» BRIEF:
What you return should be the entries, unchanged, without their pictures.

» Stored data entries:

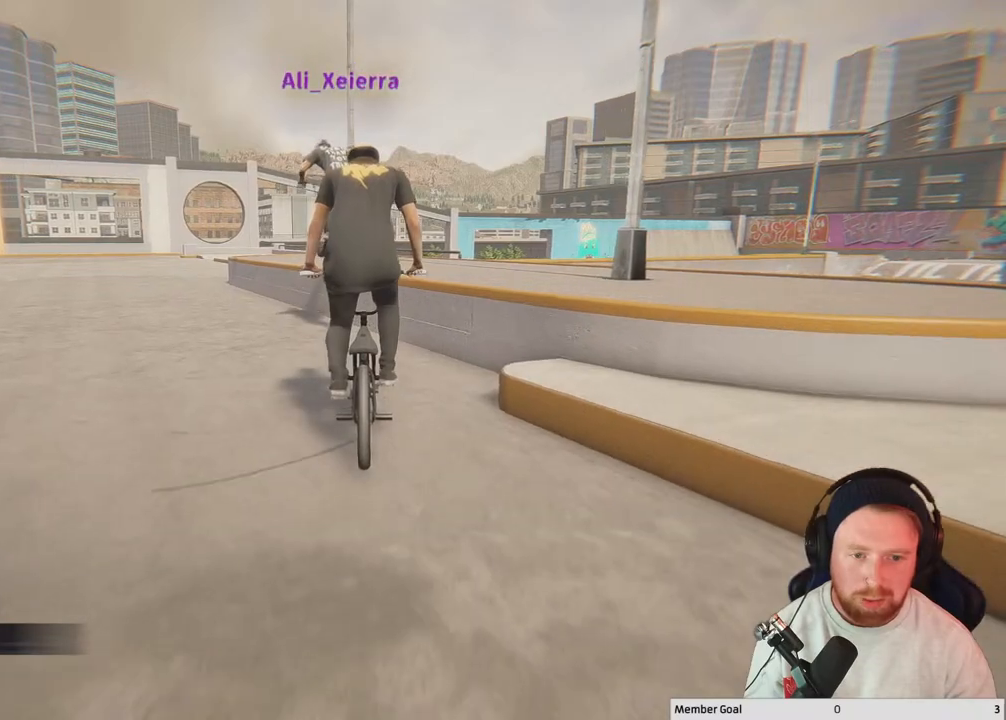
{"buttons": [], "left_stick": "center", "right_stick": "up", "events": [[50, "left_stick", "left"], [117, "left_stick", "up-left"], [250, "left_stick", "center"], [250, "right_stick", "up"]]}
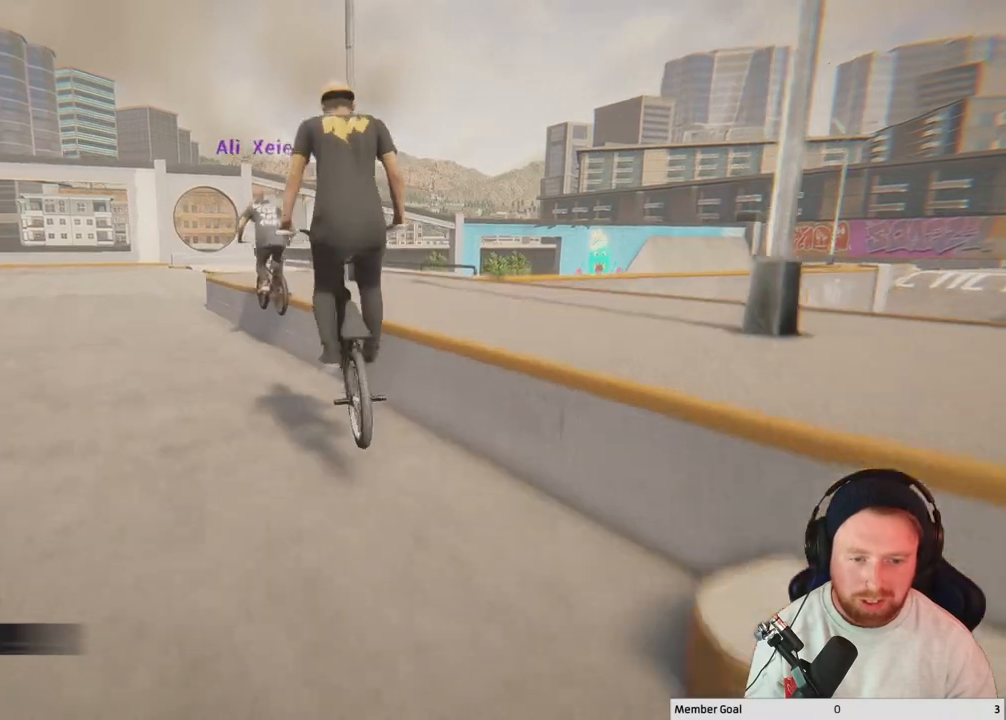
{"buttons": [], "left_stick": "center", "right_stick": "up", "events": []}
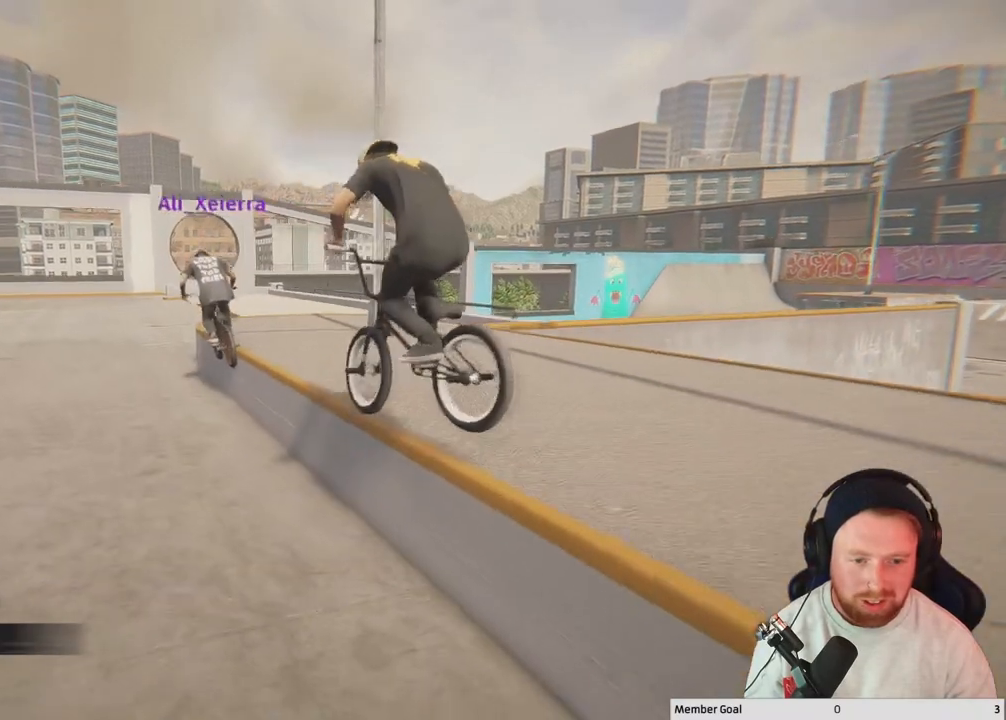
{"buttons": [], "left_stick": "center", "right_stick": "up", "events": []}
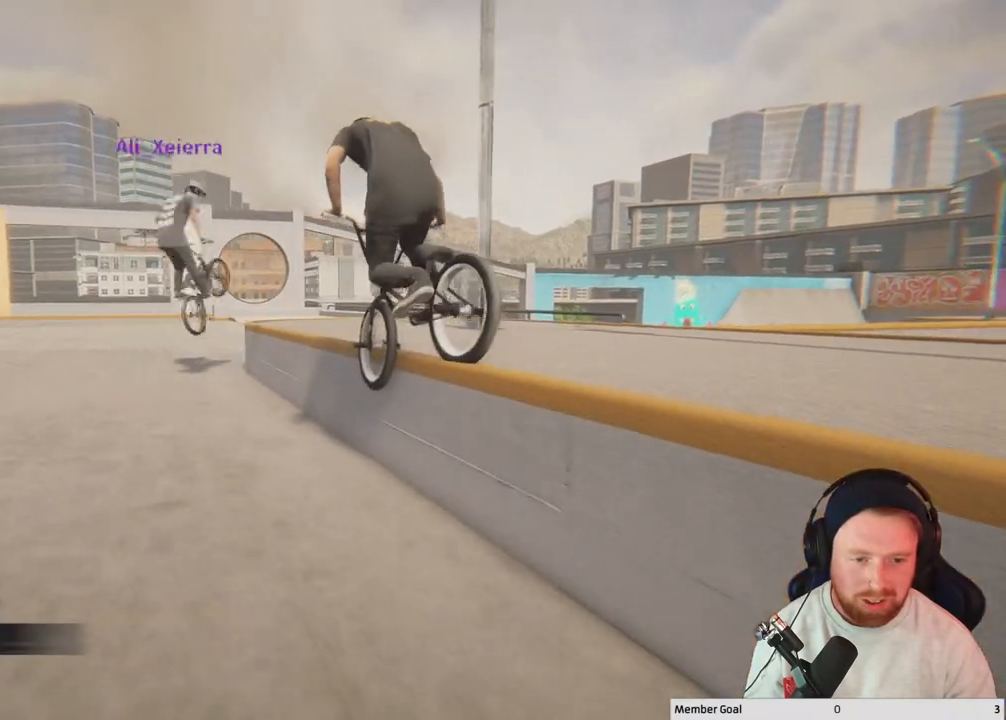
{"buttons": ["L2", "R2"], "left_stick": "center", "right_stick": "down-right", "events": [[267, "L2", "down"], [333, "R2", "down"], [333, "right_stick", "down-right"]]}
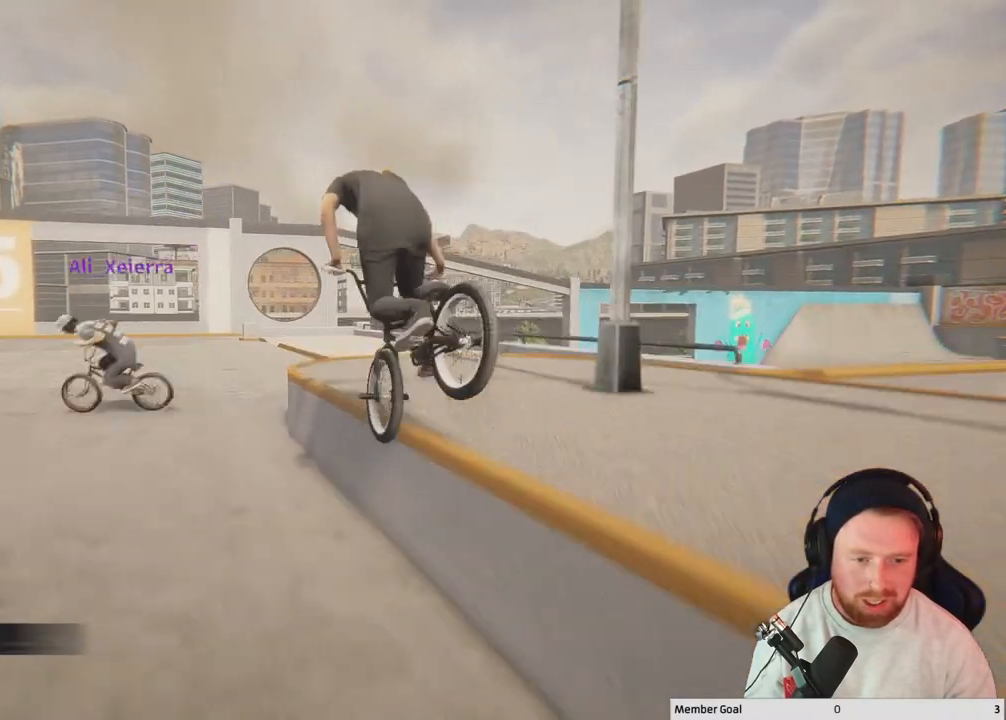
{"buttons": [], "left_stick": "center", "right_stick": "up", "events": [[83, "L2", "up"], [83, "right_stick", "center"], [117, "R2", "up"], [200, "right_stick", "up"]]}
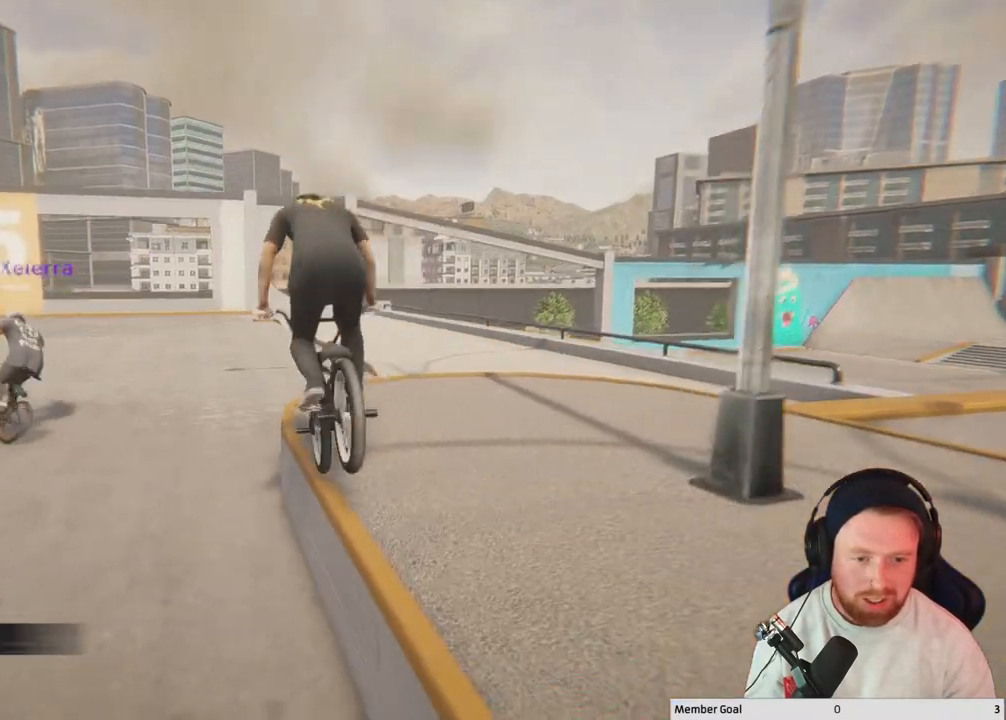
{"buttons": ["R1"], "left_stick": "center", "right_stick": "down", "events": [[383, "right_stick", "down"], [417, "R1", "down"]]}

» SOLUTION TO THIS PROBLEM:
{"buttons": [], "left_stick": "center", "right_stick": "up", "events": [[50, "left_stick", "left"], [117, "left_stick", "up-left"], [250, "left_stick", "center"], [250, "right_stick", "up"]]}
{"buttons": [], "left_stick": "center", "right_stick": "up", "events": []}
{"buttons": [], "left_stick": "center", "right_stick": "up", "events": []}
{"buttons": ["L2", "R2"], "left_stick": "center", "right_stick": "down-right", "events": [[267, "L2", "down"], [333, "R2", "down"], [333, "right_stick", "down-right"]]}
{"buttons": [], "left_stick": "center", "right_stick": "up", "events": [[83, "L2", "up"], [83, "right_stick", "center"], [117, "R2", "up"], [200, "right_stick", "up"]]}
{"buttons": ["R1"], "left_stick": "center", "right_stick": "down", "events": [[383, "right_stick", "down"], [417, "R1", "down"]]}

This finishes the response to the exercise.